![]() |
| Sumber gambar: favim |
Sepertinya waktu, dengan tega menebas segala asa yang kita punya.
Aku, dan kamu. Kita berdua, sepertinya telah menyepakati satu hal, menjauh.
Aku, tak lagi tertarik untuk menceritakan hal-hal yang aku alami seharian penuh padamu.
Dan kamu, yang tak lagi melibatkan aku dalam urusanmu.
Kita, sepertinya telah sama-sama setuju. Menarik kehadiran kita, menghilang dalam sisa-sisa putus asa dan kecewa.
Aku, sebenarnya masih menyimpan asa, merawat kotak isi cerita, lalu kuharap bisa membaginya menjadi dua denganmu. Hingga penuh kotak itu, kamu bahkan tak pernah sedikitpun berkeinginan menjamahnya. Kemudian aku sadar, kotak itu hanyalah seonggok sampah tak bernilai di matamu. Yayaya, siapalah aku ini? Tak penting buatmu. Buang saja kotak itu. Aku bahkan tak berniat menyimpannya kembali. Bagiku, mengisi kotak cerita untuk kubagi denganmu adalah pekerjaan yang sia-sia. Kenapa? Karna kamupun tak ada keinginan untuk kuberi setengahnya.

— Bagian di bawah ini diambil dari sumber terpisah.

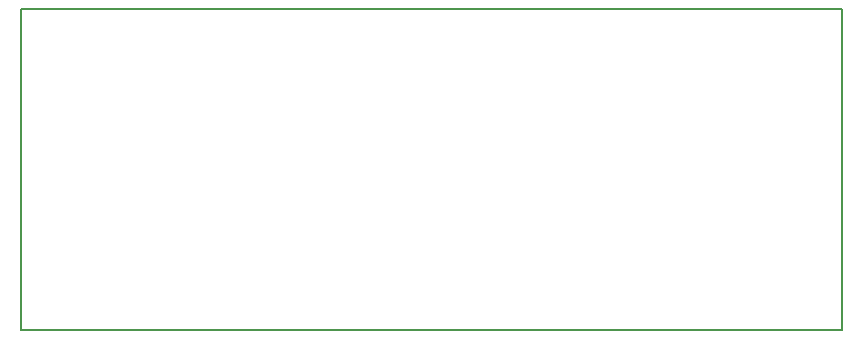
<source format=gbr>
G04 #@! TF.GenerationSoftware,KiCad,Pcbnew,(5.1.5-0-10_14)*
G04 #@! TF.CreationDate,2020-06-28T15:17:39+02:00*
G04 #@! TF.ProjectId,ESP8266-PowerMonitor,45535038-3236-4362-9d50-6f7765724d6f,rev?*
G04 #@! TF.SameCoordinates,Original*
G04 #@! TF.FileFunction,Profile,NP*
%FSLAX46Y46*%
G04 Gerber Fmt 4.6, Leading zero omitted, Abs format (unit mm)*
G04 Created by KiCad (PCBNEW (5.1.5-0-10_14)) date 2020-06-28 15:17:39*
%MOMM*%
%LPD*%
G04 APERTURE LIST*
%ADD10C,0.150000*%
G04 APERTURE END LIST*
D10*
X177100000Y-118000000D02*
X177100000Y-90800000D01*
X107600000Y-118000000D02*
X107600000Y-90800000D01*
X107600000Y-118000000D02*
X177100000Y-118000000D01*
X107600000Y-90800000D02*
X177100000Y-90800000D01*
M02*

</source>
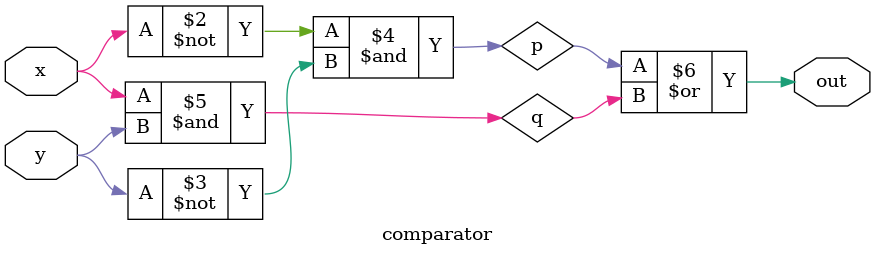
<source format=v>
module comparator(
    input x,
    input y,
    output reg out
    );

reg p,q;
always @(x,y)
begin

p = (~x & ~y);
q =  x & y;

out = p |q;
end

endmodule

</source>
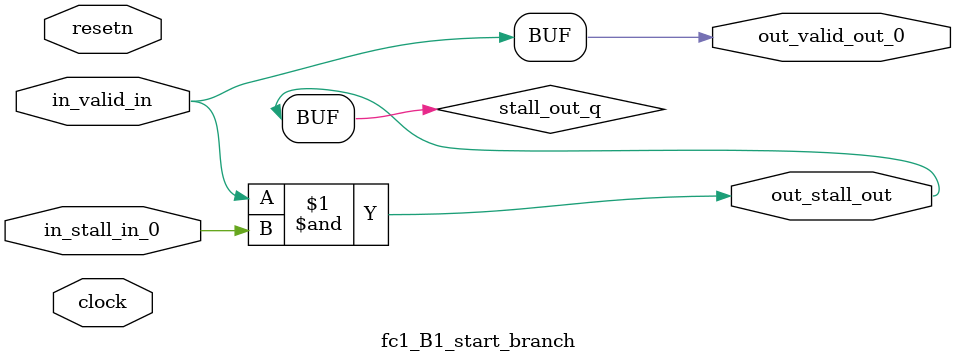
<source format=sv>



(* altera_attribute = "-name AUTO_SHIFT_REGISTER_RECOGNITION OFF; -name MESSAGE_DISABLE 10036; -name MESSAGE_DISABLE 10037; -name MESSAGE_DISABLE 14130; -name MESSAGE_DISABLE 14320; -name MESSAGE_DISABLE 15400; -name MESSAGE_DISABLE 14130; -name MESSAGE_DISABLE 10036; -name MESSAGE_DISABLE 12020; -name MESSAGE_DISABLE 12030; -name MESSAGE_DISABLE 12010; -name MESSAGE_DISABLE 12110; -name MESSAGE_DISABLE 14320; -name MESSAGE_DISABLE 13410; -name MESSAGE_DISABLE 113007; -name MESSAGE_DISABLE 10958" *)
module fc1_B1_start_branch (
    input wire [0:0] in_stall_in_0,
    input wire [0:0] in_valid_in,
    output wire [0:0] out_stall_out,
    output wire [0:0] out_valid_out_0,
    input wire clock,
    input wire resetn
    );

    wire [0:0] stall_out_q;


    // stall_out(LOGICAL,6)
    assign stall_out_q = in_valid_in & in_stall_in_0;

    // out_stall_out(GPOUT,4)
    assign out_stall_out = stall_out_q;

    // out_valid_out_0(GPOUT,5)
    assign out_valid_out_0 = in_valid_in;

endmodule

</source>
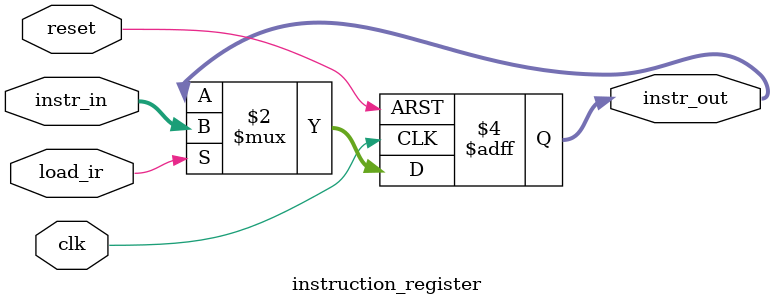
<source format=v>
module instruction_register ( clk, reset, load_ir, instr_in, instr_out );
    input clk, reset, load_ir;
    input [7:0] instr_in;

    output reg [7:0] instr_out;

    always @(posedge clk or posedge reset) 
    begin
        if (reset)
            instr_out <= 8'b00000000;
        else if (load_ir)
            instr_out <= instr_in;
    end
endmodule
</source>
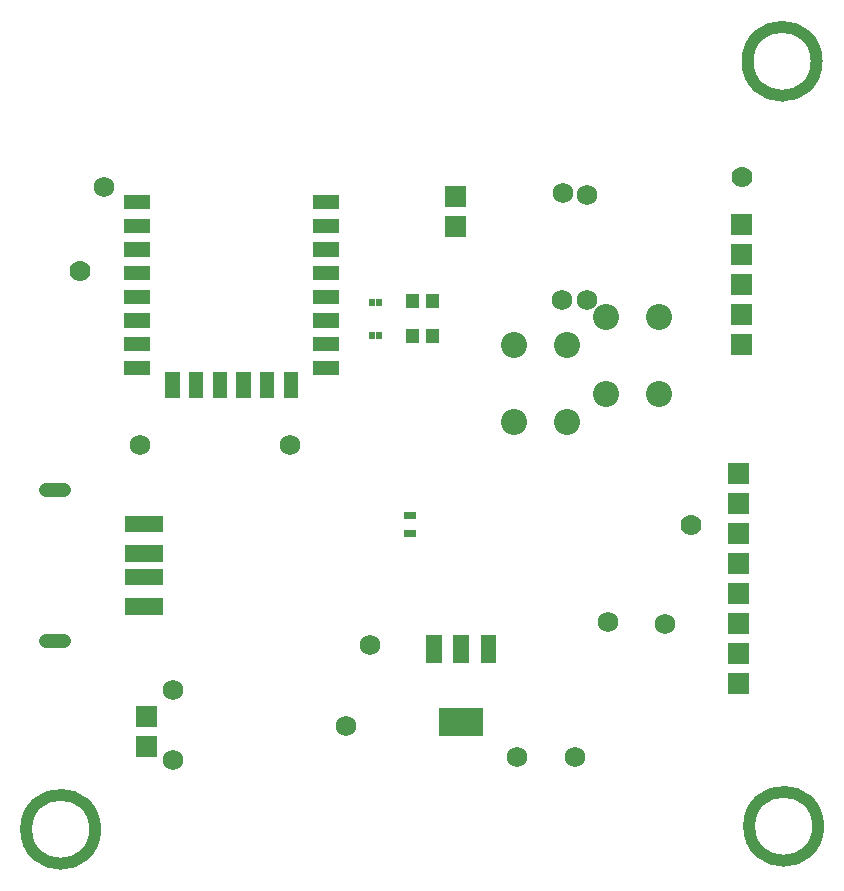
<source format=gts>
G04 Layer: TopSolderMaskLayer*
G04 EasyEDA v6.3.43, 2020-06-06T13:29:47+03:00*
G04 6caa89d52f454e228c8c87a2f34c76c4,a7937f01353d4e2e93d7d76370f53aae,10*
G04 Gerber Generator version 0.2*
G04 Scale: 100 percent, Rotated: No, Reflected: No *
G04 Dimensions in inches *
G04 leading zeros omitted , absolute positions ,2 integer and 4 decimal *
%FSLAX24Y24*%
%MOIN*%
G90*
G70D02*

%ADD11C,0.040000*%
%ADD32C,0.047370*%
%ADD33C,0.068000*%
%ADD34C,0.070000*%
%ADD38C,0.086740*%

%LPD*%
G54D32*
G01X1661Y12819D02*
G01X1070Y12819D01*
G01X1661Y7780D02*
G01X1070Y7780D01*
G54D33*
G01X11852Y7650D03*
G01X18702Y3900D03*
G01X16752Y3900D03*
G01X19100Y19150D03*
G01X18250Y19150D03*
G01X18300Y22700D03*
G01X19100Y22650D03*
G01X21702Y8350D03*
G01X19802Y8400D03*
G01X9200Y14300D03*
G01X4200Y14300D03*
G01X11050Y4950D03*
G01X5300Y6150D03*
G01X5300Y3800D03*
G54D34*
G01X2200Y20100D03*
G01X22550Y11650D03*
G54D33*
G01X3000Y22900D03*
G54D34*
G01X24250Y23250D03*
G36*
G01X23900Y21300D02*
G01X23900Y22000D01*
G01X24600Y22000D01*
G01X24600Y21300D01*
G01X23900Y21300D01*
G37*
G36*
G01X3704Y8646D02*
G01X3704Y9198D01*
G01X4965Y9198D01*
G01X4965Y8646D01*
G01X3704Y8646D01*
G37*
G36*
G01X3704Y9630D02*
G01X3704Y10182D01*
G01X4965Y10182D01*
G01X4965Y9630D01*
G01X3704Y9630D01*
G37*
G36*
G01X3704Y10417D02*
G01X3704Y10969D01*
G01X4965Y10969D01*
G01X4965Y10417D01*
G01X3704Y10417D01*
G37*
G36*
G01X3704Y11401D02*
G01X3704Y11953D01*
G01X4965Y11953D01*
G01X4965Y11401D01*
G01X3704Y11401D01*
G37*
G36*
G01X13718Y18863D02*
G01X13718Y19336D01*
G01X14152Y19336D01*
G01X14152Y18863D01*
G01X13718Y18863D01*
G37*
G36*
G01X13048Y18863D02*
G01X13048Y19336D01*
G01X13483Y19336D01*
G01X13483Y18863D01*
G01X13048Y18863D01*
G37*
G36*
G01X13718Y17713D02*
G01X13718Y18186D01*
G01X14152Y18186D01*
G01X14152Y17713D01*
G01X13718Y17713D01*
G37*
G36*
G01X13048Y17713D02*
G01X13048Y18186D01*
G01X13483Y18186D01*
G01X13483Y17713D01*
G01X13048Y17713D01*
G37*
G54D38*
G01X19716Y18579D03*
G01X19716Y16020D03*
G01X21487Y16020D03*
G01X21487Y18579D03*
G01X16666Y17629D03*
G01X16666Y15070D03*
G01X18437Y15070D03*
G01X18437Y17629D03*
G36*
G01X15550Y7055D02*
G01X15550Y7984D01*
G01X16060Y7984D01*
G01X16060Y7055D01*
G01X15550Y7055D01*
G37*
G36*
G01X14640Y7055D02*
G01X14640Y7984D01*
G01X15150Y7984D01*
G01X15150Y7055D01*
G01X14640Y7055D01*
G37*
G36*
G01X13740Y7055D02*
G01X13740Y7984D01*
G01X14250Y7984D01*
G01X14250Y7055D01*
G01X13740Y7055D01*
G37*
G36*
G01X14165Y4615D02*
G01X14165Y5544D01*
G01X15625Y5544D01*
G01X15625Y4615D01*
G01X14165Y4615D01*
G37*
G36*
G01X11843Y18930D02*
G01X11843Y19169D01*
G01X12041Y19169D01*
G01X12041Y18930D01*
G01X11843Y18930D01*
G37*
G36*
G01X12060Y18930D02*
G01X12060Y19169D01*
G01X12258Y19169D01*
G01X12258Y18930D01*
G01X12060Y18930D01*
G37*
G36*
G01X11843Y17830D02*
G01X11843Y18069D01*
G01X12041Y18069D01*
G01X12041Y17830D01*
G01X11843Y17830D01*
G37*
G36*
G01X12060Y17830D02*
G01X12060Y18069D01*
G01X12258Y18069D01*
G01X12258Y17830D01*
G01X12060Y17830D01*
G37*
G36*
G01X12993Y11230D02*
G01X12993Y11469D01*
G01X13191Y11469D01*
G01X13191Y11230D01*
G01X12993Y11230D01*
G37*
G36*
G01X13210Y11230D02*
G01X13210Y11469D01*
G01X13408Y11469D01*
G01X13408Y11230D01*
G01X13210Y11230D01*
G37*
G36*
G01X12993Y11830D02*
G01X12993Y12069D01*
G01X13191Y12069D01*
G01X13191Y11830D01*
G01X12993Y11830D01*
G37*
G36*
G01X13210Y11830D02*
G01X13210Y12069D01*
G01X13408Y12069D01*
G01X13408Y11830D01*
G01X13210Y11830D01*
G37*
G36*
G01X3666Y22159D02*
G01X3666Y22634D01*
G01X4534Y22634D01*
G01X4534Y22159D01*
G01X3666Y22159D01*
G37*
G36*
G01X3666Y21373D02*
G01X3666Y21846D01*
G01X4534Y21846D01*
G01X4534Y21373D01*
G01X3666Y21373D01*
G37*
G36*
G01X3666Y20586D02*
G01X3666Y21059D01*
G01X4534Y21059D01*
G01X4534Y20586D01*
G01X3666Y20586D01*
G37*
G36*
G01X3666Y19798D02*
G01X3666Y20271D01*
G01X4534Y20271D01*
G01X4534Y19798D01*
G01X3666Y19798D01*
G37*
G36*
G01X3666Y19011D02*
G01X3666Y19484D01*
G01X4534Y19484D01*
G01X4534Y19011D01*
G01X3666Y19011D01*
G37*
G36*
G01X3666Y18223D02*
G01X3666Y18696D01*
G01X4534Y18696D01*
G01X4534Y18223D01*
G01X3666Y18223D01*
G37*
G36*
G01X3666Y17436D02*
G01X3666Y17909D01*
G01X4534Y17909D01*
G01X4534Y17436D01*
G01X3666Y17436D01*
G37*
G36*
G01X3667Y16648D02*
G01X3667Y17121D01*
G01X4534Y17121D01*
G01X4534Y16648D01*
G01X3667Y16648D01*
G37*
G36*
G01X5044Y15869D02*
G01X5044Y16736D01*
G01X5518Y16736D01*
G01X5518Y15869D01*
G01X5044Y15869D01*
G37*
G36*
G01X5832Y15869D02*
G01X5832Y16736D01*
G01X6306Y16736D01*
G01X6306Y15869D01*
G01X5832Y15869D01*
G37*
G36*
G01X6619Y15869D02*
G01X6619Y16736D01*
G01X7093Y16736D01*
G01X7093Y15869D01*
G01X6619Y15869D01*
G37*
G36*
G01X7407Y15869D02*
G01X7407Y16736D01*
G01X7880Y16736D01*
G01X7880Y15869D01*
G01X7407Y15869D01*
G37*
G36*
G01X8194Y15869D02*
G01X8194Y16736D01*
G01X8668Y16736D01*
G01X8668Y15869D01*
G01X8194Y15869D01*
G37*
G36*
G01X8981Y15869D02*
G01X8981Y16736D01*
G01X9455Y16736D01*
G01X9455Y15869D01*
G01X8981Y15869D01*
G37*
G36*
G01X9966Y16648D02*
G01X9966Y17121D01*
G01X10833Y17121D01*
G01X10833Y16648D01*
G01X9966Y16648D01*
G37*
G36*
G01X9966Y17436D02*
G01X9966Y17909D01*
G01X10834Y17909D01*
G01X10834Y17436D01*
G01X9966Y17436D01*
G37*
G36*
G01X9967Y18223D02*
G01X9967Y18696D01*
G01X10834Y18696D01*
G01X10834Y18223D01*
G01X9967Y18223D01*
G37*
G36*
G01X9967Y19011D02*
G01X9967Y19484D01*
G01X10834Y19484D01*
G01X10834Y19011D01*
G01X9967Y19011D01*
G37*
G36*
G01X9966Y19798D02*
G01X9966Y20271D01*
G01X10834Y20271D01*
G01X10834Y19798D01*
G01X9966Y19798D01*
G37*
G36*
G01X9966Y20586D02*
G01X9966Y21059D01*
G01X10834Y21059D01*
G01X10834Y20586D01*
G01X9966Y20586D01*
G37*
G36*
G01X9966Y21373D02*
G01X9966Y21846D01*
G01X10834Y21846D01*
G01X10834Y21373D01*
G01X9966Y21373D01*
G37*
G36*
G01X9967Y22159D02*
G01X9967Y22634D01*
G01X10834Y22634D01*
G01X10834Y22159D01*
G01X9967Y22159D01*
G37*
G36*
G01X23900Y17300D02*
G01X23900Y18000D01*
G01X24600Y18000D01*
G01X24600Y17300D01*
G01X23900Y17300D01*
G37*
G36*
G01X23900Y19300D02*
G01X23900Y20000D01*
G01X24600Y20000D01*
G01X24600Y19300D01*
G01X23900Y19300D01*
G37*
G36*
G01X23900Y20300D02*
G01X23900Y21000D01*
G01X24600Y21000D01*
G01X24600Y20300D01*
G01X23900Y20300D01*
G37*
G36*
G01X14350Y21250D02*
G01X14350Y21950D01*
G01X15050Y21950D01*
G01X15050Y21250D01*
G01X14350Y21250D01*
G37*
G36*
G01X14350Y22250D02*
G01X14350Y22950D01*
G01X15050Y22950D01*
G01X15050Y22250D01*
G01X14350Y22250D01*
G37*
G36*
G01X23900Y18300D02*
G01X23900Y19000D01*
G01X24600Y19000D01*
G01X24600Y18300D01*
G01X23900Y18300D01*
G37*
G36*
G01X23802Y11000D02*
G01X23802Y11700D01*
G01X24502Y11700D01*
G01X24502Y11000D01*
G01X23802Y11000D01*
G37*
G36*
G01X23802Y9000D02*
G01X23802Y9700D01*
G01X24502Y9700D01*
G01X24502Y9000D01*
G01X23802Y9000D01*
G37*
G36*
G01X23800Y12000D02*
G01X23800Y12700D01*
G01X24500Y12700D01*
G01X24500Y12000D01*
G01X23800Y12000D01*
G37*
G36*
G01X23800Y7000D02*
G01X23800Y7700D01*
G01X24500Y7700D01*
G01X24500Y7000D01*
G01X23800Y7000D01*
G37*
G36*
G01X23800Y6000D02*
G01X23800Y6700D01*
G01X24500Y6700D01*
G01X24500Y6000D01*
G01X23800Y6000D01*
G37*
G36*
G01X23800Y13000D02*
G01X23800Y13700D01*
G01X24500Y13700D01*
G01X24500Y13000D01*
G01X23800Y13000D01*
G37*
G36*
G01X23802Y10000D02*
G01X23802Y10700D01*
G01X24502Y10700D01*
G01X24502Y10000D01*
G01X23802Y10000D01*
G37*
G36*
G01X23802Y8000D02*
G01X23802Y8700D01*
G01X24502Y8700D01*
G01X24502Y8000D01*
G01X23802Y8000D01*
G37*
G36*
G01X4050Y3900D02*
G01X4050Y4600D01*
G01X4750Y4600D01*
G01X4750Y3900D01*
G01X4050Y3900D01*
G37*
G36*
G01X4050Y4900D02*
G01X4050Y5600D01*
G01X4750Y5600D01*
G01X4750Y4900D01*
G01X4050Y4900D01*
G37*
G54D11*
G75*
G01X2700Y1500D02*
G03X2700Y1500I-1150J0D01*
G01*
G75*
G01X26750Y27100D02*
G03X26750Y27100I-1150J0D01*
G01*
G75*
G01X26800Y1600D02*
G03X26800Y1600I-1150J0D01*
G01*
M00*
M02*

</source>
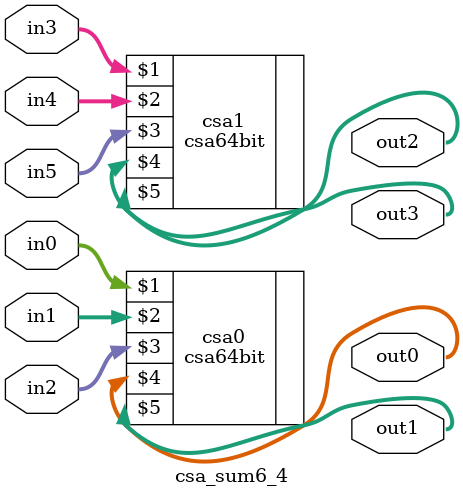
<source format=v>
module csa_sum6_4(
	input [63:0] in0,
	input [63:0] in1,
	input [63:0] in2,
	input [63:0] in3,
	input [63:0] in4,
	input [63:0] in5,
	output [63:0] out0,
	output [63:0] out1,
	output [63:0] out2,
	output [63:0] out3
	);
	csa64bit csa0(in0[63:0], in1[63:0], in2[63:0], out0[63:0], out1[63:0]);
	csa64bit csa1(in3[63:0], in4[63:0], in5[63:0], out2[63:0], out3[63:0]);
endmodule

</source>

Kamu, kurasa tak lagi membutuhkan aku untuk berada disisimu lagi. Kamu kini telah menjadi pribadi kuat dan tegar. Tak butuh penghambat kemajuan karirmu macam aku. Tak butuh perhatian "Jangan lupa makan" dari wanita seperti aku. Kamu sudah tak lagi melibatkan aku dalam setiap urusanmu. Lalu, apalah gunanya aku buatmu? Patung? Lukisan? Yang hanya dipajang dan tak pernah dibutuhkan? Oh Tuhan.
Kalau memang seperti ini adanya, mungkin lebih baik aku mundur saja. Tak ada gunanya kita terus bersama jika hanya jenuh yang dirasa. Coba kita berkaca. Kita seperti mayat. Berjalan berdua tanpa gairah. Bukan ini yang seharusnya kita damba. Melainkan kebahagiaan yang sebagaimana mestinya.
Maaf pikiranku sedang kalut. Hingga terbersit ke-putus asa-an dalam menjalani sebuah kita, dan terpikirkan untuk mengakhirinya saja. Namun aku tahu, ini bukanlah jalan terbaik. Maka, anggap saja semua kata-kataku di atas hanya angin lalu. Mari kita saling mempertahankan. Jika jenuh yang dirasa, mari kita mencari cara agar segar seperti sediakala. Ya, kita. Kamu, dan aku. Kita berdua. Hingga suatu masa dimana Tuhan menginginkan kita memenuhi takdir-Nya.